While evaluating the prospect of tongue diagnosis, the absence of CDSS was noticeable. Our study indicated that the ATD embracing a CDSS can open the door for standalone systems, rather than relying on limited TCM experts only. The recent advancement in the field of camera of smart devices, classifiers, and CDSS algorithms present the opportunity to develop a real-time framework and standard protocol for everyone to be followed so that collective knowledge can be built on existing one. However, it was also noticeable from our survey that the transition from one step to another is incomprehensible due to ‘casual’ diversity in practice. Thus, the need for standardization is inevitable from the literature, as everyone is defining their own system for various steps but in most cases, there is no way to put them together. To proceed with the research on tongue diagnosis, undeniably there is a need for an open access authentic dataset with classified images of tongue.

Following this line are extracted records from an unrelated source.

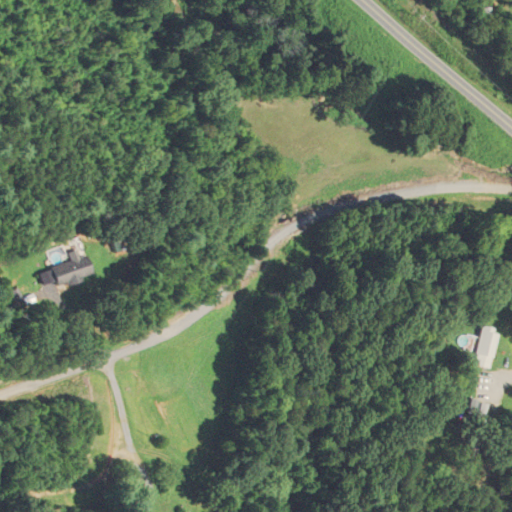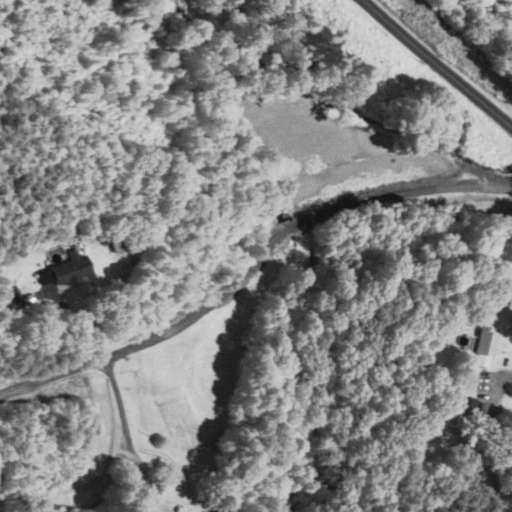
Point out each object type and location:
road: (437, 64)
road: (248, 264)
building: (64, 271)
building: (481, 347)
road: (126, 432)
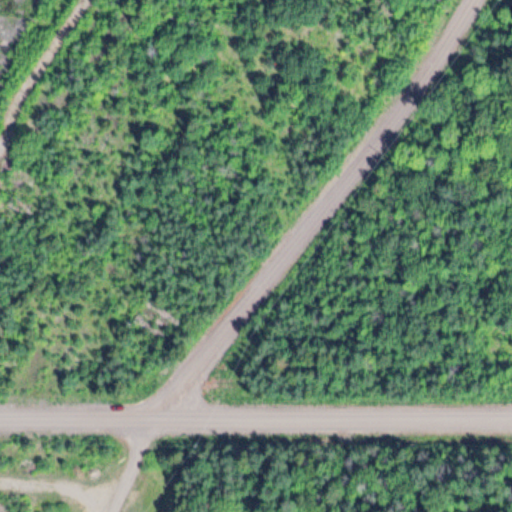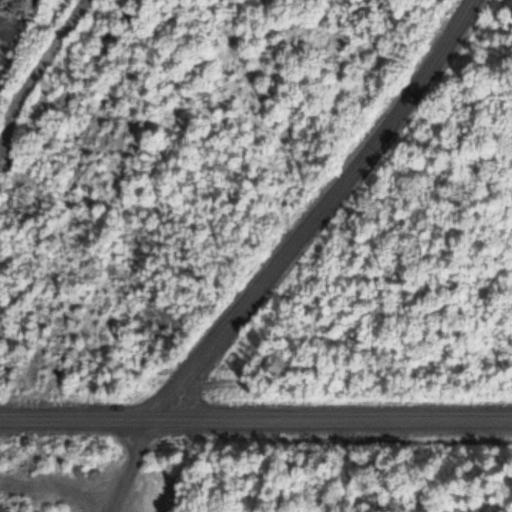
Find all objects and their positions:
road: (321, 215)
road: (256, 421)
road: (120, 468)
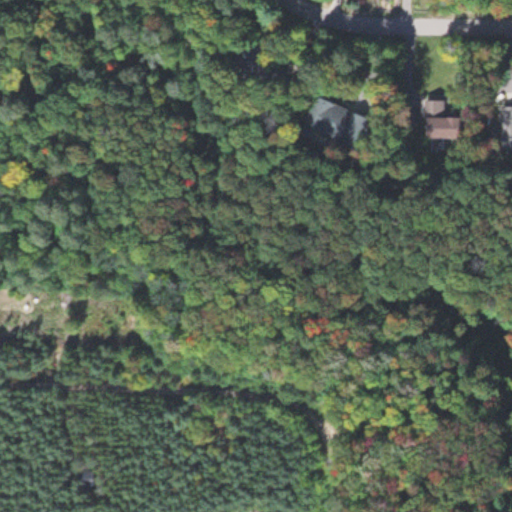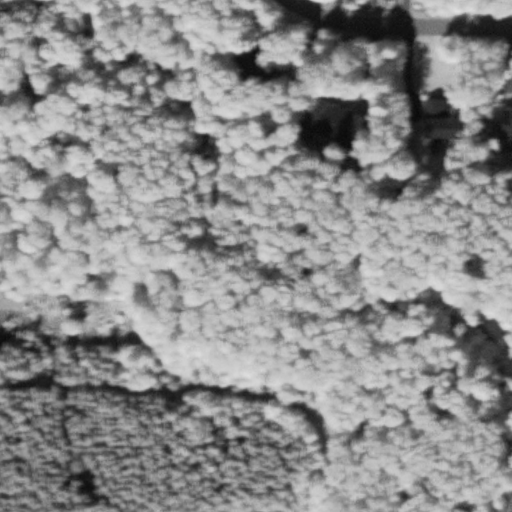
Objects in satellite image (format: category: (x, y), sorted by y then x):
road: (401, 27)
building: (263, 64)
building: (510, 116)
building: (455, 126)
building: (94, 475)
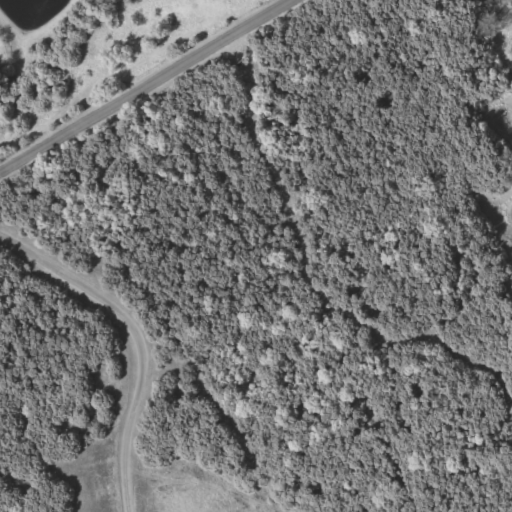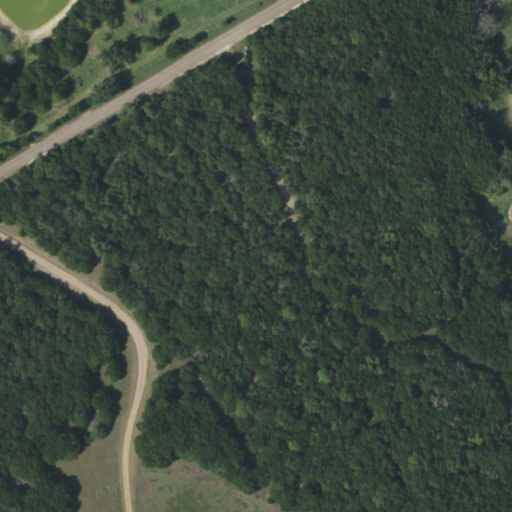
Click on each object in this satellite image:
road: (144, 87)
road: (137, 340)
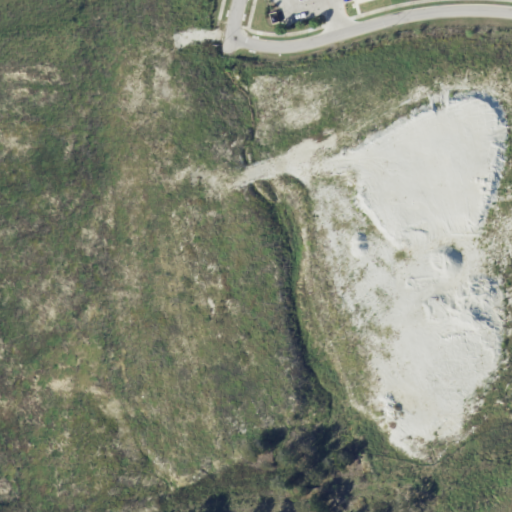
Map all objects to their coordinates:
gas station: (314, 2)
building: (314, 2)
building: (371, 2)
road: (306, 12)
road: (335, 16)
road: (232, 19)
road: (369, 23)
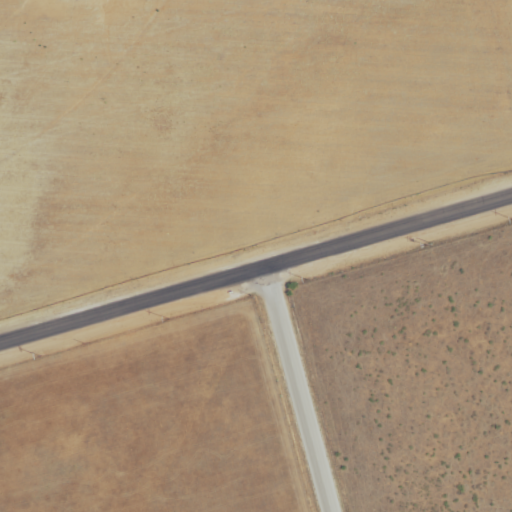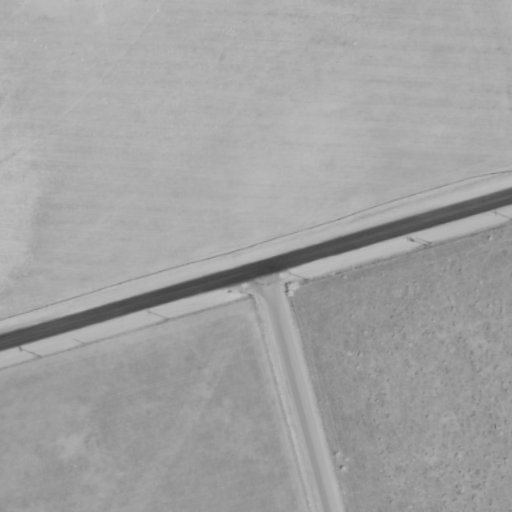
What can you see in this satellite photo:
crop: (235, 153)
road: (256, 273)
road: (303, 409)
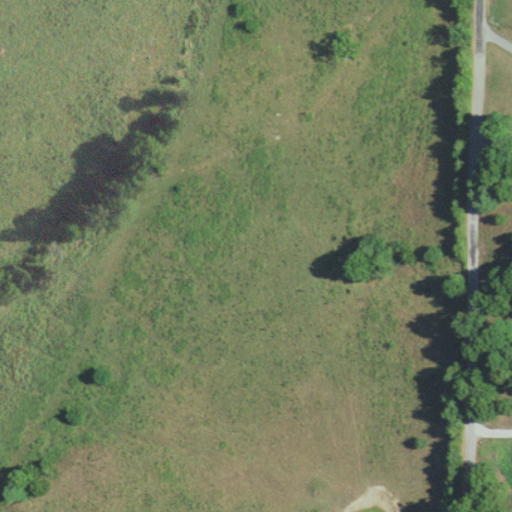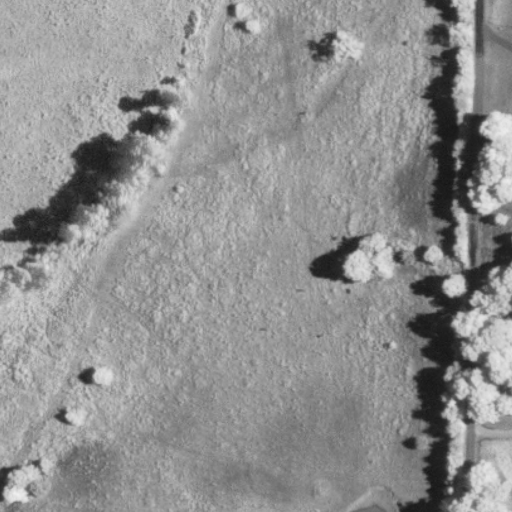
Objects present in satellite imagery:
road: (496, 37)
road: (474, 256)
road: (491, 434)
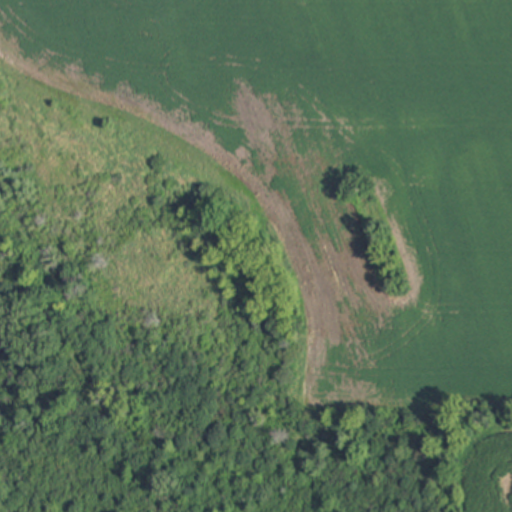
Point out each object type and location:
crop: (339, 177)
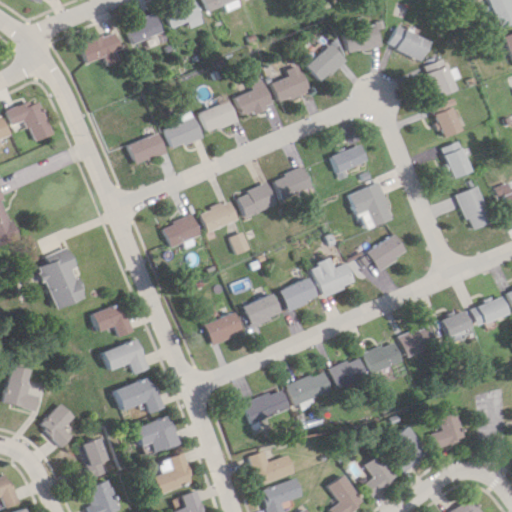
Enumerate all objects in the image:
building: (220, 4)
building: (499, 11)
building: (182, 13)
road: (70, 18)
building: (142, 28)
building: (360, 38)
building: (404, 42)
building: (508, 44)
building: (100, 48)
building: (324, 62)
road: (23, 70)
building: (435, 77)
road: (382, 82)
building: (289, 84)
building: (253, 98)
building: (217, 114)
building: (441, 117)
building: (29, 118)
building: (2, 128)
building: (181, 129)
building: (144, 147)
road: (237, 154)
building: (452, 158)
building: (344, 159)
road: (45, 166)
building: (288, 182)
road: (413, 182)
building: (503, 198)
building: (252, 199)
building: (369, 205)
building: (470, 207)
building: (214, 215)
building: (4, 228)
building: (177, 230)
building: (236, 242)
building: (383, 251)
road: (132, 254)
building: (327, 276)
building: (57, 278)
building: (293, 293)
building: (508, 296)
building: (255, 309)
building: (483, 310)
building: (109, 318)
road: (349, 320)
building: (452, 326)
building: (216, 327)
building: (411, 339)
building: (122, 356)
building: (375, 356)
building: (340, 372)
building: (22, 388)
building: (299, 388)
building: (135, 394)
building: (258, 405)
park: (494, 418)
road: (507, 422)
building: (60, 424)
building: (441, 428)
building: (153, 433)
building: (402, 448)
building: (94, 456)
road: (40, 466)
building: (264, 467)
road: (503, 468)
building: (169, 473)
building: (372, 474)
road: (441, 479)
road: (502, 485)
building: (7, 490)
building: (276, 494)
building: (338, 495)
building: (103, 497)
building: (188, 503)
building: (463, 506)
building: (19, 510)
building: (300, 510)
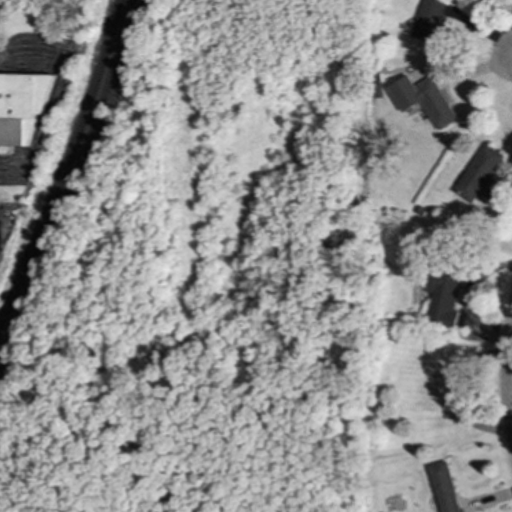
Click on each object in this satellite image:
crop: (87, 1)
building: (427, 20)
building: (428, 20)
road: (32, 47)
building: (423, 99)
building: (424, 100)
building: (22, 106)
building: (22, 107)
railway: (67, 168)
road: (15, 173)
building: (479, 173)
building: (480, 174)
railway: (75, 181)
building: (443, 296)
building: (443, 296)
road: (507, 385)
building: (444, 487)
building: (444, 487)
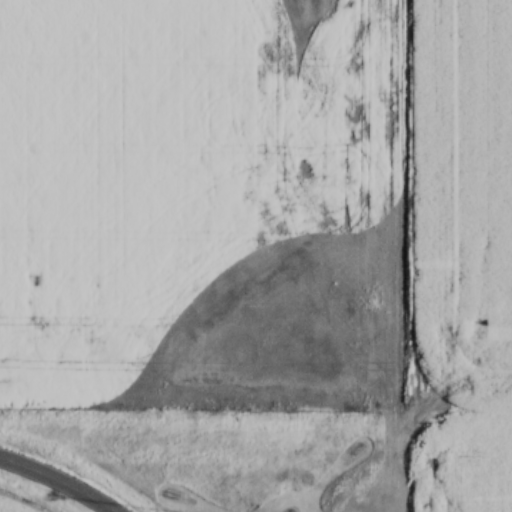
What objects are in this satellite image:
crop: (457, 456)
road: (65, 474)
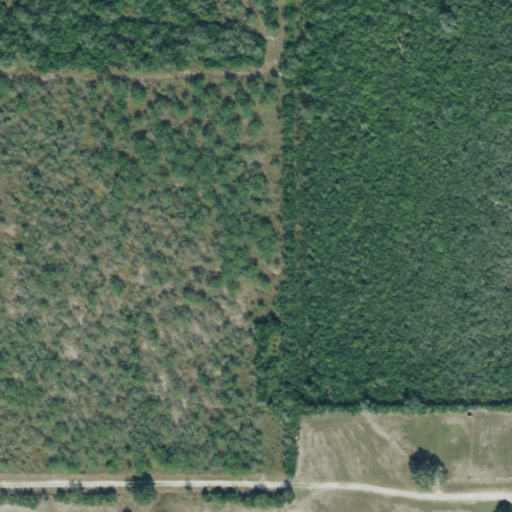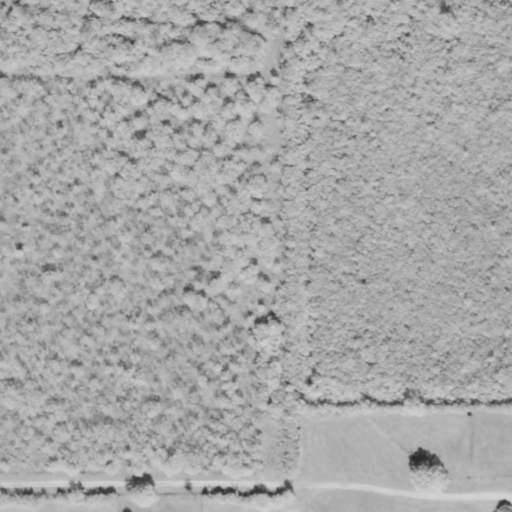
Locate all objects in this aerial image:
road: (256, 483)
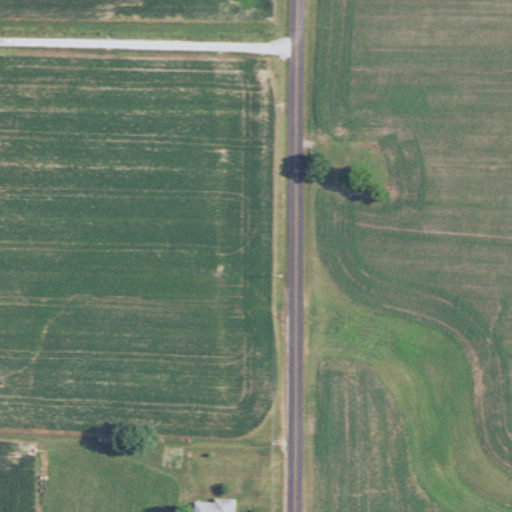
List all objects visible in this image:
road: (150, 44)
road: (301, 255)
building: (224, 504)
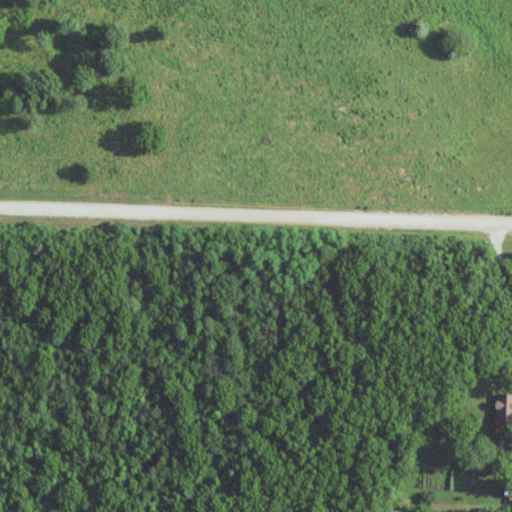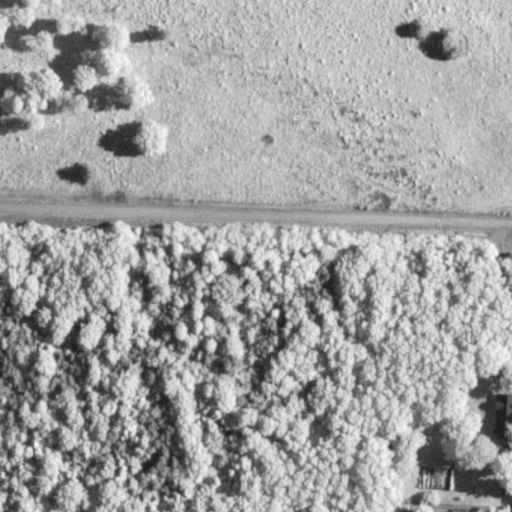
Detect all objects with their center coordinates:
road: (255, 219)
road: (499, 262)
building: (503, 414)
building: (403, 511)
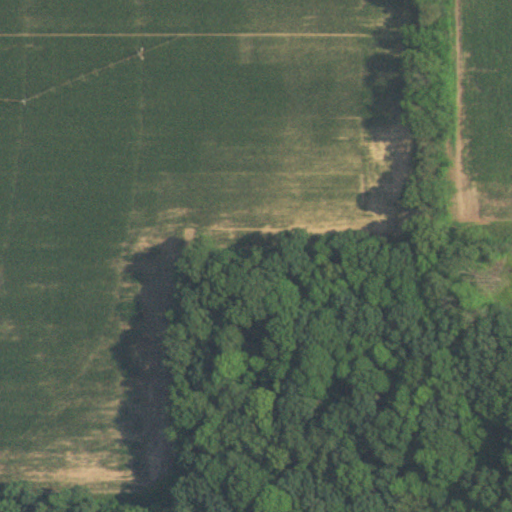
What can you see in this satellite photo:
crop: (494, 108)
crop: (170, 204)
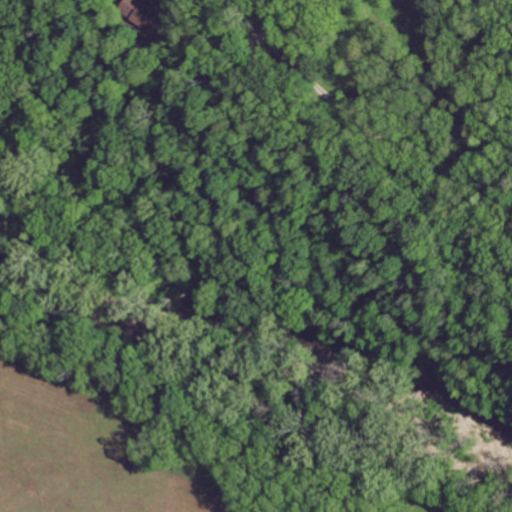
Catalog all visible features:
road: (261, 12)
building: (151, 15)
road: (371, 130)
river: (262, 332)
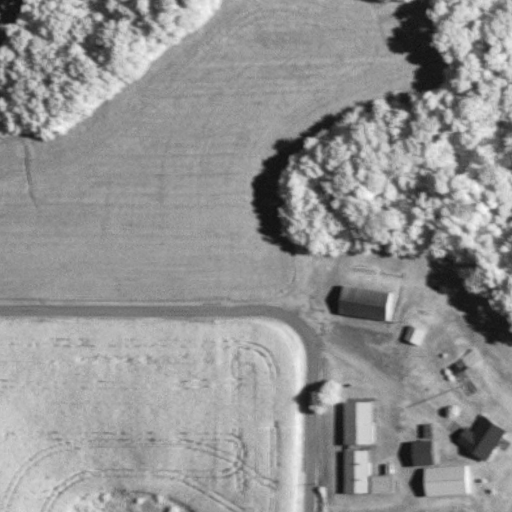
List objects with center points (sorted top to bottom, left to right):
building: (372, 301)
road: (155, 310)
road: (308, 420)
building: (488, 435)
building: (367, 449)
building: (429, 451)
building: (452, 478)
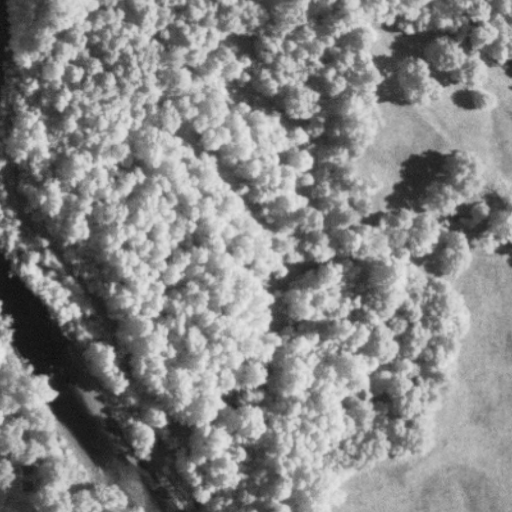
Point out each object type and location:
river: (95, 396)
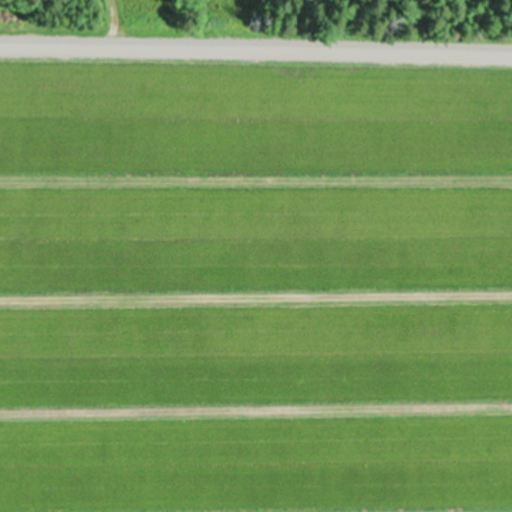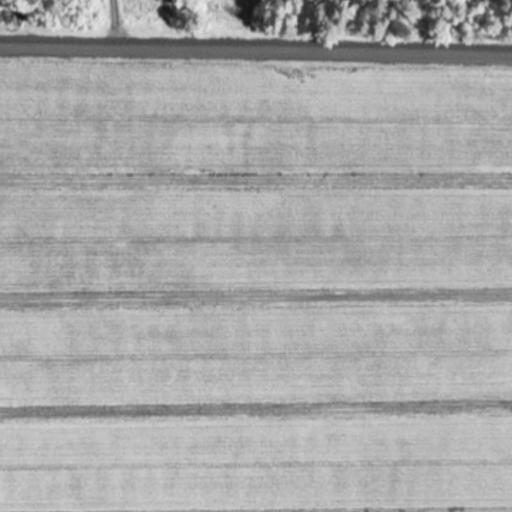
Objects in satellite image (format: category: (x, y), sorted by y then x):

The volume of work done in the literature does not combine the overall system to make it human intervention-free. The literature reflected the lack of a complete standalone system from capturing the tongue picture to attain the disease diagnosis. On the basis of the literature review, this work proposed an integrated framework to develop such a system. The derivation of general recommendations may help those who intend to bring tongue diagnosis into modern technology enabled practice.

Conflicts of interest

The authors declare no conflict of interest.